Presidente da Seleta acumulava dois salários e função 'fantasma', aponta investigação

Gilbraz Marques da Silva chegou a ser preso na Operação Urutau, mas pagou fiança e foi liberado

14 dezembro 2016 - 19h00Por Amanda Amaral

Entre as irregularidades apontadas pela Operação Urutau, deflagrada ontem (13) pelo Gaeco (Grupo de Atuação Contra o Crime Organizado), foi identificado que o presidente da Seleta Sociedade Caritativa e Humanitária, Gilbraz Marques da Silva, recebia salários de dois cargos. A investigação aponta que ele tinha, paralelamente, um cargo de funcionário da Omep (Organização Mundial para Educação Pré-escolar).

Os salários pagos pela Omep a Gilbraz ocorreram entre os meses de janeiro a abril de 2014, desde quando assumiu a presidência da Seleta, havendo incompatibilidade de horários entre as funções. O valor recebido durante o período, mais a rescisão de seu contrato sem justa causa, somam R$ 17.020,33.

Na manhã de ontem, ele e mais 13 pessoas tiveram de prestar esclarecimentos sobre uma série de irregularidades apontadas na Operação, que resultou em três prisões temporárias e apreensão de diversos documentos e aparelhos celulares dos envolvidos. Durante o cumprimento do mandado de busca e apreensão em sua residência e na sede da Seleta, foram encontrados munições e um revólver sem registro para uso. Gilbraz foi encaminhado à delegacia, mas liberado após pagar fiança de R$ 2.500,00.

Seu advogado, José Amilton de Souza, diz que ainda não teve acesso integral às peças do inquérito e, por isso, prefere não se manifestar. "Ainda não nos foi repassado, a mim e ao outro advogado de Gilbraz, toda a documentação. Mas pelo que o meu cliente havia me dito, esse cargo foi ocupado  lá atrás, bem antes dele assumir a presidência. Devemos ter em mãos no máximo até amanhã uma cópia de todo o inquérito e, assim, analisar o que foi apontado", declarou. 
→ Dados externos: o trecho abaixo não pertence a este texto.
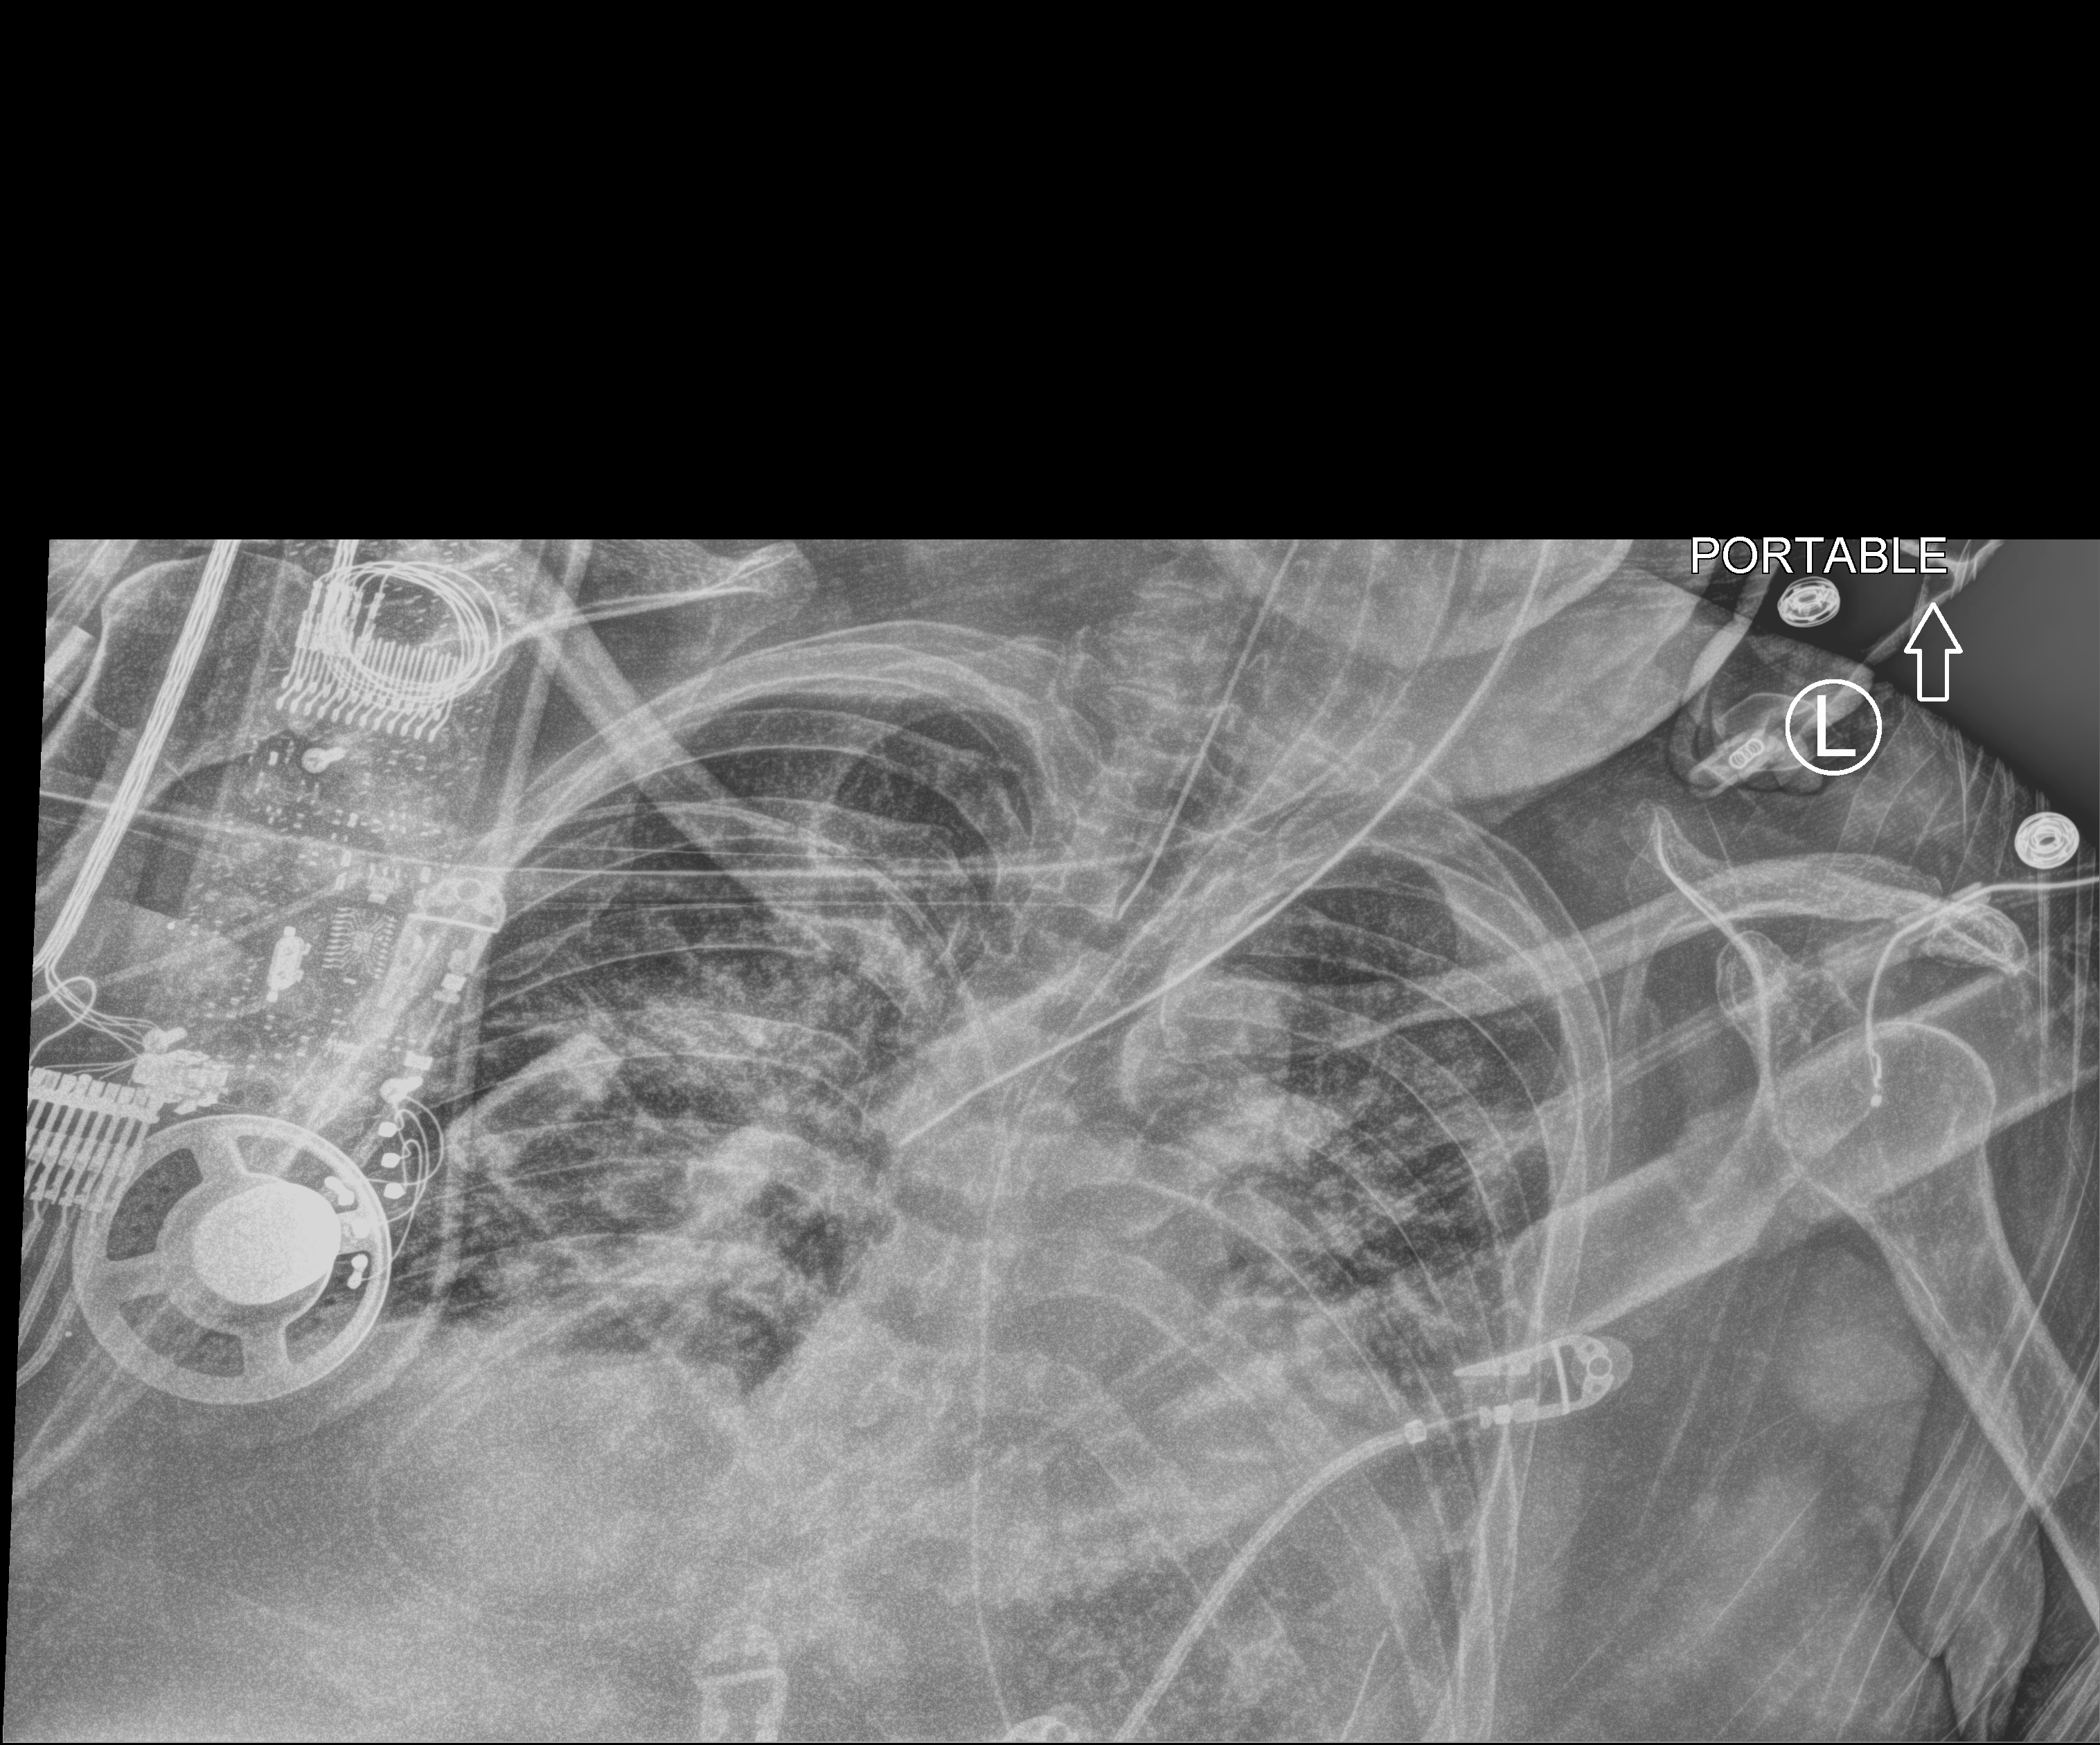
Bedside chest radiograph (computed radiography), anteroposterior (AP) projection. Patient hospitalised with COVID-19, aged 18–59 years.
From the hospital-stay record, not from the radiograph (when in the stay this image was taken is not recorded): admitted to intensive care during this hospital stay: yes; mechanically ventilated during this hospital stay: yes; length of hospital stay: 15 days.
A presidente da Omep, Maria Aparecida Salmaze, deu entrada no presídio feminino Irmã Irma Zorzi, em Campo Grande, após prestar depoimento no Gaeco (Grupo de Atuação Especial de Combate ao Crime Organizado), e permanece na unidade. Mais duas mulheres também foram detidas no presídio feminino, Ana Cláudia Pereira da Silva, chefe do departamento pessoal da Seleta e Kelly Ribeiro Pereira.

O MPE (Ministério Público Estadual) divulgou nota oficial sobre os mandados de prisão cumpridos na manhã de hoje (13) nas sedes da Omep e Seleta, em Campo Grande. Segundo o órgão, as ações fazem parte da Operação Urutau e três pessoas serão presas. Além de batidas nas instituições, os agentes do MPE, em parceria com a Polícia Militar, cumpriram mandados no gabinete da vereadora Magali Picarelli (PSDB). Veja a nota:

O Grupo de Atuação Especial de Repressão ao Crime Organizado (GAECO), em trabalho conjunto com a 29ª e a 49ª Promotorias de Justiça do Patrimônio Público e Social de Campo Grande, com o apoio da Polícia Militar, deflagrou, na manhã desta terça-feira (13/12), a Operação Urutau, para o cumprimento de 14 mandados de busca e apreensão de documentos, três prisões temporárias e sete conduções coercitivas na Capital.

Apura-se a prática de improbidade administrativa e crimes de falsidade ideológica, peculato, lavagem de capitais e associação criminosa em convênios mantidos pelo Município de Campo Grande com as entidades Organização Mundial para Educação Pré-Escolar do Estado de Mato Grosso do Sul (OMEP/BR/MS) e SELETA (Sociedade Caritativa e Humanitária – S.S.C.H) e seus dirigentes, prestadores de serviços e funcionários.

Os mandados foram expedidos pelo Juiz Mario José Esbalqueiro Junior, enquanto esteve designado para oficiar na 1ª Vara das Execuções Penais de Campo Grande, vinculada ao Provimento nº 162 do TJMS.

Participam da operação quatro Promotores de Justiça e 36 Policiais Militares.